Paper No. 213-5
Presentation Time: 2:30 PM
THE GEOMORPHIC LEGACY OF HOLOCENE MEGAFLOODS IN THE EASTERN HIMALAYA: NUMERICAL SIMULATIONS OF OUTBURST FLOOD HYDRAULICS DOWN THE YARLUNG-PO-SIANG RIVER
The eastern Himalaya holds evidence for hundreds of temporary glacial and landslide dam impoundments throughout the Quaternary. What happened during the resulting catastrophic outburst floods? Did these geologically instantaneous events change how rivers function in the region? Holocene glacial moraine dams at the Namche Barwa massif are thought to have impounded large lakes, which drained in megafloods hypothesized to have substantially eroded the Yarlung-Po-Siang River valley. However, constraints on megaflood hydraulics are limited to peak discharge estimates based on extrapolated empirical relations for modern dam failures. Here, we numerically simulate the hydraulics of 80 km3 and 832 km3 paleo-lake megafloods over 3D topography using the depth-averaged shallow water equations (GeoClaw open-source software). For context, we first simulate a smaller (~105 m3/s) recent outburst flood caused by failure of a landslide-impounded 2 km3 lake on the Yigong River; the 2000 Yigong flood followed the same pathway as the ancient megafloods through the Po-Siang River valleys, causing extensive landsliding and slackwater sand deposition. Simulations show that outburst flood hydraulics through rugged topography differ significantly from nonflood flows, in magnitude and in the spatial patterns of flow depth, speed, direction, and shear stress. Directly downstream of the breach and valley constrictions, the Yigong flood simulations produce sustained high shear stresses (>5 kPa) capable of plucking meter‐scale blocks, and megaflood simulations produce shear stresses 20-30 kPa greater. Shear stress patterns suggest outburst floods deposited boulder bars observed on cutbanks of meander bends, which we propose armor the bed, increase channel roughness, and alter incision patterns during nonflood flows.
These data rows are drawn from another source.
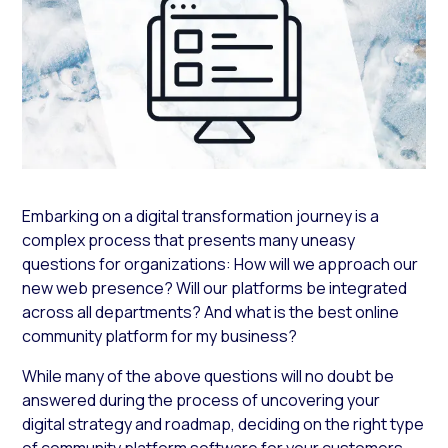
Embarking on a digital transformation journey is a
complex process that presents many uneasy
questions for organizations:
How will we approach our
new web presence? Will our platforms be integrated
across all departments?
And
what is the best online
community platform for my business?
While many of the above questions will no doubt be
answered during the process of uncovering your
digital strategy and roadmap, deciding on the right type
of community platform software for your customers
Megafloods inundate the hillslopes >300 m above the modern channel, likely stripping vegetation and causing extensive slope failures during and after the event. Megafloods also backflow ~50 km up major tributaries like the Siyom River, potentially causing slackwater deposition and creating a large floodplain. Our results show that these outburst floods instantaneously perturb river hydraulics, erosion, and deposition, and likely exert lasting control on river and hillslopes processes between floods.